If the overseas films do well this year, some will attribute it to the Academy’s expansion of non-American voters. That’s certainly one reason, but it’s also due to factors including the internet and streaming services. America is so vast that audiences always had plenty of homemade entertainment and refused to deal with subtitles or dubbing. But thanks to international services like Netflix, Amazon Prime and HBO Go, Americans are watching Scandinavian procedurals, Brazilian soaps and French comedies, and listening to the same K-Pop as the rest of the world.
It’s rare for the mainstream media to give much attention to foreign-language winners at awards shows. In the English-speaking world, the headline-grabbers are best pic, actor and actress. However, for much of the world, the most interesting race is what the Golden Globes call foreign-language films, and what the Oscars this year are calling, for the first time, international films.
When a country’s film is chosen as one of the nominated five or gets nominated in other categories, it’s a major event.
Antonio Banderas, who stars in this year’s powerhouse Spanish-language entry “,” says, “When Jose Luis Garci won the 1982 Oscar with ‘Volver a Empezar,’ that was the first time that Spain won an Academy Award. It was huge news and everybody commented for weeks; it was a big deal.”
Before that, Spain had been nominated for nine foreign-language Oscars, with no winners. Banderas says that in those days, “It was difficult for Spanish cinema for many different reasons. Production was limited and the number of films that had possibility of an Oscar nomination was also limited.”
One reason was the repressive 40-year Francisco Franco regime that put a cap on what could be depicted. When Franco died in 1975, Spain had a creative rebirth, including the debut of “Pain and Glory” director Pedro Almodovar.
The Hollywood Foreign Press Assn., which was launched in 1943, naturally has an international outlook: Its L.A.-based members write for publications in other countries.

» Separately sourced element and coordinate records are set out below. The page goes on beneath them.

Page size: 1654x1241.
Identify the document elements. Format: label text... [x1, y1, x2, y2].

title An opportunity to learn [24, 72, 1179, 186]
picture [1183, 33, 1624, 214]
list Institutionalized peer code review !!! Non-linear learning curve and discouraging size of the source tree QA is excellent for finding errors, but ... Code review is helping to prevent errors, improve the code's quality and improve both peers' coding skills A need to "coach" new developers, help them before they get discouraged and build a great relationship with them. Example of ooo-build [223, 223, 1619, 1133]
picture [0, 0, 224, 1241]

The HFPA created a special category for foreign-language films in 1954, two years before the Academy of Motion Picture Arts & Sciences, and it has continued to salute artists in films for other languages, including director Alfonso Cuaron last year for “Roma.”
In the 1980s, the Golden Globes changed the “foreign-film” category title to “foreign-language film,” to differentiate contenders from movies out of the U.K., Australia, New Zealand, etc. such as the 1981 trio of “Chariots of Fire,” “Atlantic City” and “Gallipoli.” All were dominated by non-American talent, but all were in English.